The number of international buyers purchasing U.S. real estate has significantly increased, according to fresh numbers from the National Association of Realtors.
From April 2013 to March 2014, sales of U.S. properties to people outside the country totaled $92.2 billion—up from $68.2 billion during the previous 12-month time period. The NAR attributes the impressive boost to friendly exchange rates, reasonable home prices and growing wealth in other nations.
“We live in an international marketplace, so while all real estate is local, that does not mean that all property buyers are,” said NAR President Steve Brown, co-owner of Irongate Inc. Realtors in Dayton, Ohio. “Foreign buyers are being enticed to U.S. real estate because of what they recognize as attractive prices, economic stability and an incredible opportunity for investment in their future.”
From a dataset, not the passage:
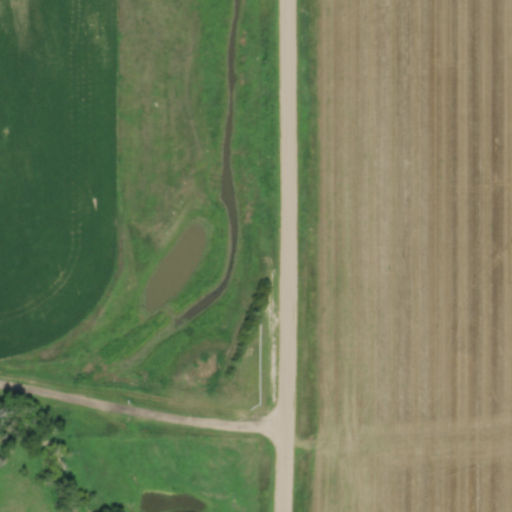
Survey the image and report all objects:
road: (288, 255)
road: (143, 412)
Where are the international buyers coming from? Canada made up the biggest share of purchases at 19 percent (down from 23 percent in 2013), followed by China at 16 percent, Mexico at 9 percent and India and the United Kingdom at 5 percent each.
Although homes were acquired throughout the country by international buyers, more than half of reported foreign purchases took place in four states: Florida (23 percent), California (14 percent), Texas (12 percent) and Arizona (6 percent). The top five cities searched online by international buyers in 2014 were Los Angeles, Miami, Las Vegas, Orlando and New York City.
Other NAR findings:
•Twenty-eight percent of realtors reported working with international clients.
•International buyers are more likely to make all-cash purchases than domestic buyers, with 60 percent of international sales in cash compared to one-third of domestic transactions.
•Most homes obtained by foreign buyers are used as primary residences (42 percent), with 65 percent of purchases involving a single-family home.